In the U.S., about 10 million people over 50 years of age care for at least one aging parent. That’s 1 in 4 adult children, mostly Baby Boomers. For these caregivers, it’s a case of “double jeopardy,” according to the latest MetLife Study of Caregiving Costs to Working Caregivers.
Caregiving translates into double jeopardy for older caregivers because they take a double financial hit: just as they’re entering sobering (for some, proverbially last-minute) savings mode for retirement, they are compelled to lose wages and, ultimately, Social Security benefits which are calculated based on the last years of earnings. The chart shows that women caregivers are more severely impacted than men to the tune of $277,044 on average, which comprises two financial hits: directly, in lost wages forgone in reduced hours working and labor force exits; and, lost Social Security. If private pensions are included at an average of $50K, the total impact on caregiving women would be $324,044.
While men and women are equally likely to provide care, MetLife finds that women tend to provide basic care and sons more likely to provide financial assistance. (Basic care in the survey is defined as personal activities such as dressing, feeding and bathing — the Activities of Daily Living). 66% of caregivers are women and 34% men. 57% of caregivers work outside of the home and 43% do not.
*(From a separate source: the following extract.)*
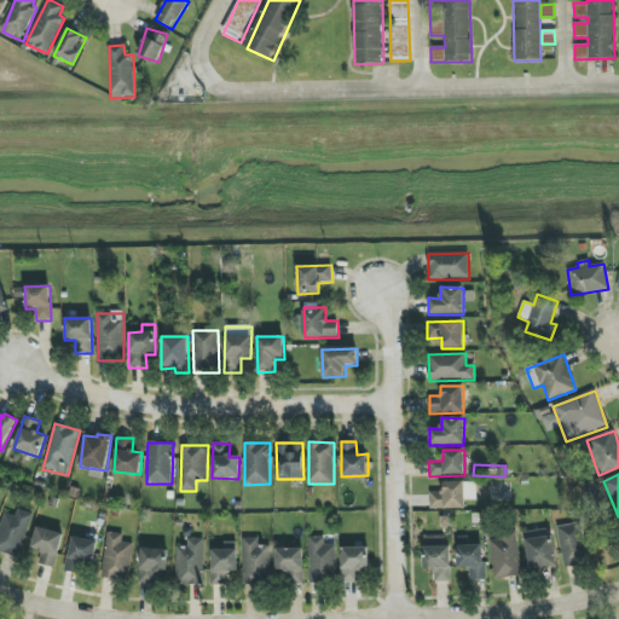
[(466,510),(466,499),(476,501),(476,482),(444,482),(444,493),(431,492),(429,509),(466,510)]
This challenge will exacerbate as Boomers age and their parents live with growing burdens of chronic disease aging into the frail elderly cohort. The proportion of adult children providing personal care and/or financial assistance to parent(s) has more than tripled in the past 15 years.
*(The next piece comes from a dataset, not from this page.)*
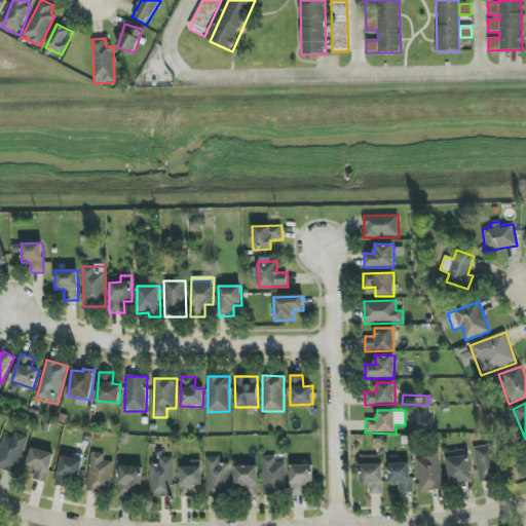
[(0,447),(0,468),(15,475),(28,438),(15,433),(13,439),(4,436),(0,447)]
MetLife analyzed data from the 2008 panel of the National Health and Retirement Study conducted by the University of Michigan along with MetLife’s forecasts on the extent to which adult children take care of their parents.
Health Populi’s Hot Points: The implications for adults who provide care to aging parents are financial and physical. It’s clear from these data that caregiving by adult children results in financial loss in terms of both income and Social Security savings. In addition, monies put toward private pension plans [e.g., 401(k) plans] are also negatively impacted as wages and the worker’s disposable income declines.
On the physical front, adult caregivers are likely to postpone their own care while focusing on the needs of their loved ones, MetLife suggests. The irony is that working women and men who provide care to their parents are in worse health than adult children who do not provide care to aging parents, illustrated in the chart.